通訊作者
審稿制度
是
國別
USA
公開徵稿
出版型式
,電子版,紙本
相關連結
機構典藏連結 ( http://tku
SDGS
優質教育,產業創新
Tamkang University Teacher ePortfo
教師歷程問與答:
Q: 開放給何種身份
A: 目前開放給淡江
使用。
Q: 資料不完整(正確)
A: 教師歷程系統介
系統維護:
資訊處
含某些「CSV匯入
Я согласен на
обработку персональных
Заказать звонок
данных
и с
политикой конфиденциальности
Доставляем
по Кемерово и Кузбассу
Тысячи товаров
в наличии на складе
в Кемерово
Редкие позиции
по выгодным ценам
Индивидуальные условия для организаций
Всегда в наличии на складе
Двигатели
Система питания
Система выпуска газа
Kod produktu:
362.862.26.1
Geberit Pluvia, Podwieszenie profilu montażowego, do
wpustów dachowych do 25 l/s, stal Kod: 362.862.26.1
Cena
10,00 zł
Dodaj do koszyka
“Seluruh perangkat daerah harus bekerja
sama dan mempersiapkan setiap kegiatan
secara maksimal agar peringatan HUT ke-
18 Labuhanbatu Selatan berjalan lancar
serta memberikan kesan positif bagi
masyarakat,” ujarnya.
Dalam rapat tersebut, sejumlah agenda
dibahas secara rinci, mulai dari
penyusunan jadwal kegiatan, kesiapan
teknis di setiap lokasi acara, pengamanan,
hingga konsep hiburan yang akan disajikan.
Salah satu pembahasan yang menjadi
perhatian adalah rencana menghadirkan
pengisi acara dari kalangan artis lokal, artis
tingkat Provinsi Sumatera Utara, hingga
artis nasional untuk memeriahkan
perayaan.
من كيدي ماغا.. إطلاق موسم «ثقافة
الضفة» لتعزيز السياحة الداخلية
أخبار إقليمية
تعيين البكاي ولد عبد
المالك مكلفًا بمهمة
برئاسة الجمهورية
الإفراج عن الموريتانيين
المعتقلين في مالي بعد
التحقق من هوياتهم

(WHAT YOU HAVE TO DO)
Can you set out every line in the rows as a numbered list, leaving out any blank lines?

(RESULT OF THE TASK)
1. 通訊作者
2. 審稿制度
3. 是
4. 國別
5. USA
6. 公開徵稿
7. 出版型式
8. ,電子版,紙本
9. 相關連結
10. 機構典藏連結 ( http://tku
11. SDGS
12. 優質教育,產業創新
13. Tamkang University Teacher ePortfo
14. 教師歷程問與答:
15. Q: 開放給何種身份
16. A: 目前開放給淡江
17. 使用。
18. Q: 資料不完整(正確)
19. A: 教師歷程系統介
20. 系統維護:
21. 資訊處
22. 含某些「CSV匯入
23. Я согласен на
24. обработку персональных
25. Заказать звонок
26. данных
27. и с
28. политикой конфиденциальности
29. Доставляем
30. по Кемерово и Кузбассу
31. Тысячи товаров
32. в наличии на складе
33. в Кемерово
34. Редкие позиции
35. по выгодным ценам
36. Индивидуальные условия для организаций
37. Всегда в наличии на складе
38. Двигатели
39. Система питания
40. Система выпуска газа
41. Kod produktu:
42. 362.862.26.1
43. Geberit Pluvia, Podwieszenie profilu montażowego, do
44. wpustów dachowych do 25 l/s, stal Kod: 362.862.26.1
45. Cena
46. 10,00 zł
47. Dodaj do koszyka
48. “Seluruh perangkat daerah harus bekerja
49. sama dan mempersiapkan setiap kegiatan
50. secara maksimal agar peringatan HUT ke-
51. 18 Labuhanbatu Selatan berjalan lancar
52. serta memberikan kesan positif bagi
53. masyarakat,” ujarnya.
54. Dalam rapat tersebut, sejumlah agenda
55. dibahas secara rinci, mulai dari
56. penyusunan jadwal kegiatan, kesiapan
57. teknis di setiap lokasi acara, pengamanan,
58. hingga konsep hiburan yang akan disajikan.
59. Salah satu pembahasan yang menjadi
60. perhatian adalah rencana menghadirkan
61. pengisi acara dari kalangan artis lokal, artis
62. tingkat Provinsi Sumatera Utara, hingga
63. artis nasional untuk memeriahkan
64. perayaan.
65. من كيدي ماغا.. إطلاق موسم «ثقافة
66. الضفة» لتعزيز السياحة الداخلية
67. أخبار إقليمية
68. تعيين البكاي ولد عبد
69. المالك مكلفًا بمهمة
70. برئاسة الجمهورية
71. الإفراج عن الموريتانيين
72. المعتقلين في مالي بعد
73. التحقق من هوياتهم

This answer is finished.